After obtaining the nucleus with all the new chromosome constructs wrapped in, there will be more “mundane problems” to deal with. For example, collecting eggs from an elephant is rated as extremely hard due to their very short supply: the elephant’s oestrus cycle is a very long 16-week cycle, but ovulations are often skipped for five years or more due to gestation and lactation. Also the anatomy of the female elephant does not help: 1 metre of urogenital canal from the outside world to the hymen creates problems in reaching the ovocytes.
The easiest way to reach the ovary, Nicholls reckons, would be to remove it from a deceased elephant and transplant it into mice with a suppressed immune system that would not reject them. During this process, the mouse oestrus cycle would have to be approximated to the elephant’s by removing its pituitary gland and using hormone treatments.
Now we have the egg available! Therefore, transferring the nucleus into the elephant’s eggs would seem possible, but again difficult steps would have to be taken to swerve around the obstacle posed by the elephant’s mitochondria (organelles that provide cells with energy through respiration), which have their own genomes specific to each species and therefore pose risks of incompatibility. This means that artificial mitochondria would have to be built and inserted into the egg cytoplasm. Also the elephant’s mitochondria would have to be cleared out.
Nucleus transfer technology is at the current time quite inefficient as few of the nucleus transfers resulting in embryos and many of the successful embryos give rise to life births with developmental abnormalities.
Nicholls explains that a better way to go from nucleus to embryo would be to use the stem cells produced by the new embryo (the result of the nucleus transfer into the egg elephant) even if it this embryo is doomed to abort. These stem cells could then be introduced in normal elephant embryos to create chimeras. In an elephant chimera, some cells are mammoth and some cells are elephants. Some of the chimeras would end up having mammoth cells in their ovaries and or testes. Apparently, gametes from germline chimeras have a much higher chance of producing successful embryos.

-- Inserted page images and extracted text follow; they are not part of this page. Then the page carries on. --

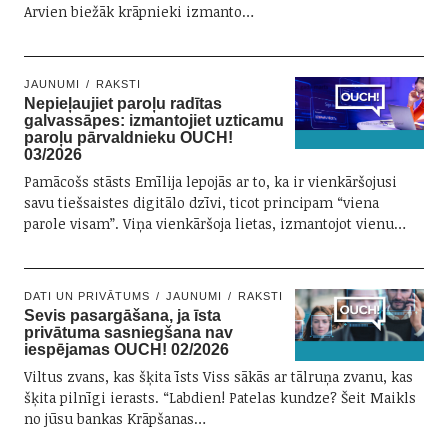
Arvien biežāk krāpnieki izmanto…
JAUNUMI
RAKSTI
Nepieļaujiet paroļu radītas
galvassāpes: izmantojiet uzticamu
paroļu pārvaldnieku OUCH!
03/2026
Pamācošs stāsts Emīlija lepojās ar to, ka ir vienkāršojusi
savu tiešsaistes digitālo dzīvi, ticot principam “viena
parole visam”. Viņa vienkāršoja lietas, izmantojot vienu…
DATI UN PRIVĀTUMS
JAUNUMI
RAKSTI
Sevis pasargāšana, ja īsta
privātuma sasniegšana nav
iespējamas OUCH! 02/2026
Viltus zvans, kas šķita īsts Viss sākās ar tālruņa zvanu, kas
šķita pilnīgi ierasts. “Labdien! Patelas kundze? Šeit Maikls
no jūsu bankas Krāpšanas…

OK! Now we have an egg with a mammoth nucleus! Where is the mother?
Scientists reckon that, providing that a sperm-free component is injected into the womb to prepare the female’s uterus to receive the egg, this step would be relatively easier to achieve. Complications are not expected from size incompatibilities as most archaeological evidence indicates that that new born woolly mammoths were about the same size as newborn elephants.
And finally in the after birth, scientists would be confronted with the need to create other specimens of both sexes. To make a species it is not enough to have an individual as enough diversity needs to be created to allow for their adaptability and evolution.
Also important, where would the mammoths live? A huge effort in ecosystem restoration would then need to be put in place.